[Opening Collected data section]

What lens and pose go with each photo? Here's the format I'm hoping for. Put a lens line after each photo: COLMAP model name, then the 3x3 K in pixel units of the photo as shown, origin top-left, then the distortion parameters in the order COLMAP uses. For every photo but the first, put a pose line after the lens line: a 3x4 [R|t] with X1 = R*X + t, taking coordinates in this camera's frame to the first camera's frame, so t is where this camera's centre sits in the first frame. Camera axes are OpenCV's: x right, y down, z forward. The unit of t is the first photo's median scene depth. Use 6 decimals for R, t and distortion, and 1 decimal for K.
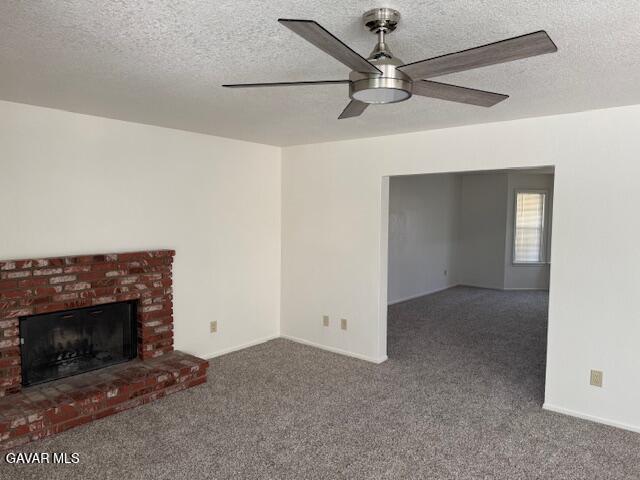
lens RADIAL K [[451.2, 0, 321.6], [0, 451.2, 238.4], [0, 0, 1]] dist [0.076631, -0.098650]
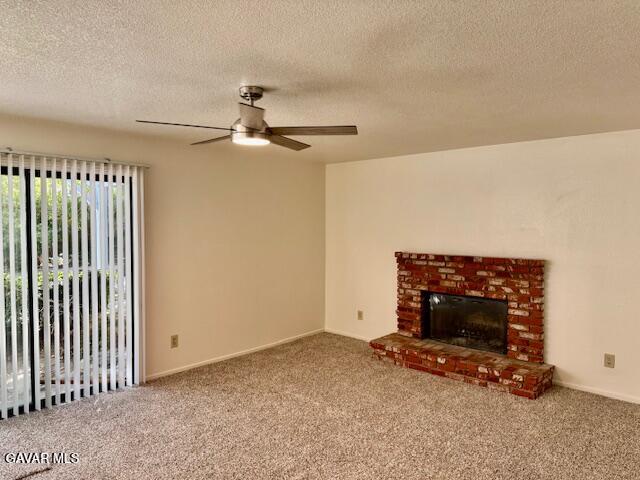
lens RADIAL K [[451.2, 0, 321.6], [0, 451.2, 238.4], [0, 0, 1]] dist [0.076631, -0.098650]
pose [[-0.054322, 0.031302, -0.998033, 0.777127], [-0.057560, 0.997748, 0.034426, -0.032697], [0.996863, 0.059317, -0.052398, 0.637116]]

[Closing Collected data section]

[Requirement] Copy all of the data above word for word, leaving out the pictures.

[Answer to the problem]
What lens and pose go with each photo? Here's the format I'm hoping for. Put a lens line after each photo: COLMAP model name, then the 3x3 K in pixel units of the photo as shown, origin top-left, then the distortion parameters in the order COLMAP uses. For every photo but the first, put a pose line after the lens line: a 3x4 [R|t] with X1 = R*X + t, taking coordinates in this camera's frame to the first camera's frame, so t is where this camera's centre sits in the first frame. Camera axes are OpenCV's: x right, y down, z forward. The unit of t is the first photo's median scene depth. Use 6 decimals for R, t and distortion, and 1 decimal for K.
lens RADIAL K [[451.2, 0, 321.6], [0, 451.2, 238.4], [0, 0, 1]] dist [0.076631, -0.098650]
lens RADIAL K [[451.2, 0, 321.6], [0, 451.2, 238.4], [0, 0, 1]] dist [0.076631, -0.098650]
pose [[-0.054322, 0.031302, -0.998033, 0.777127], [-0.057560, 0.997748, 0.034426, -0.032697], [0.996863, 0.059317, -0.052398, 0.637116]]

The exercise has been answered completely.